▶ WHAT YOU ARE ASKED TO DO
All lines containing the string "xlsx" must be copied from the entries.

▶ STORED DATA
·····
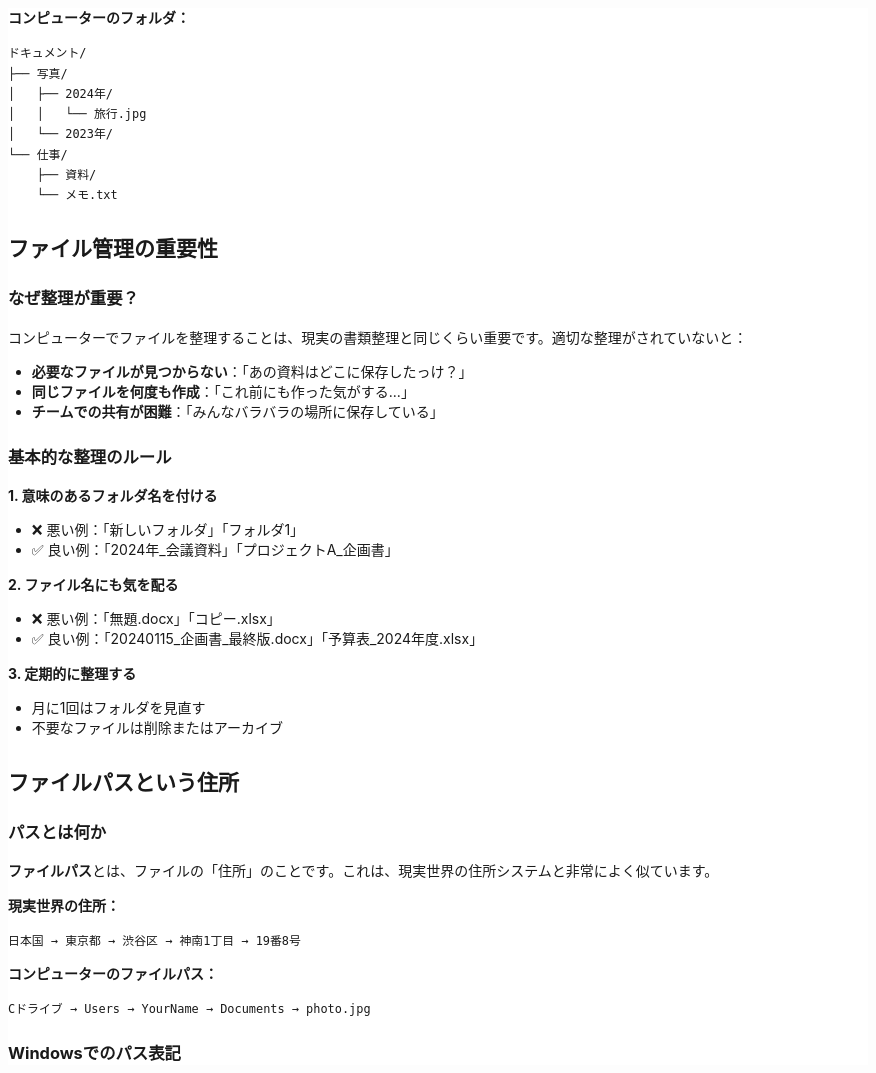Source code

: **コンピューターのフォルダ：**
```
ドキュメント/
├── 写真/
│   ├── 2024年/
│   │   └── 旅行.jpg
│   └── 2023年/
└── 仕事/
    ├── 資料/
    └── メモ.txt
```

## ファイル管理の重要性

### なぜ整理が重要？

コンピューターでファイルを整理することは、現実の書類整理と同じくらい重要です。適切な整理がされていないと：

- **必要なファイルが見つからない**：「あの資料はどこに保存したっけ？」
- **同じファイルを何度も作成**：「これ前にも作った気がする...」
- **チームでの共有が困難**：「みんなバラバラの場所に保存している」

### 基本的な整理のルール

**1. 意味のあるフォルダ名を付ける**
- ❌ 悪い例：「新しいフォルダ」「フォルダ1」
- ✅ 良い例：「2024年_会議資料」「プロジェクトA_企画書」

**2. ファイル名にも気を配る**
- ❌ 悪い例：「無題.docx」「コピー.xlsx」
- ✅ 良い例：「20240115_企画書_最終版.docx」「予算表_2024年度.xlsx」

**3. 定期的に整理する**
- 月に1回はフォルダを見直す
- 不要なファイルは削除またはアーカイブ

## ファイルパスという住所

### パスとは何か

**ファイルパス**とは、ファイルの「住所」のことです。これは、現実世界の住所システムと非常によく似ています。

**現実世界の住所：**
```
日本国 → 東京都 → 渋谷区 → 神南1丁目 → 19番8号
```

**コンピューターのファイルパス：**
```
Cドライブ → Users → YourName → Documents → photo.jpg
```

### Windowsでのパス表記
·····
▶ ANSWER BOX
- ❌ 悪い例：「無題.docx」「コピー.xlsx」
- ✅ 良い例：「20240115_企画書_最終版.docx」「予算表_2024年度.xlsx」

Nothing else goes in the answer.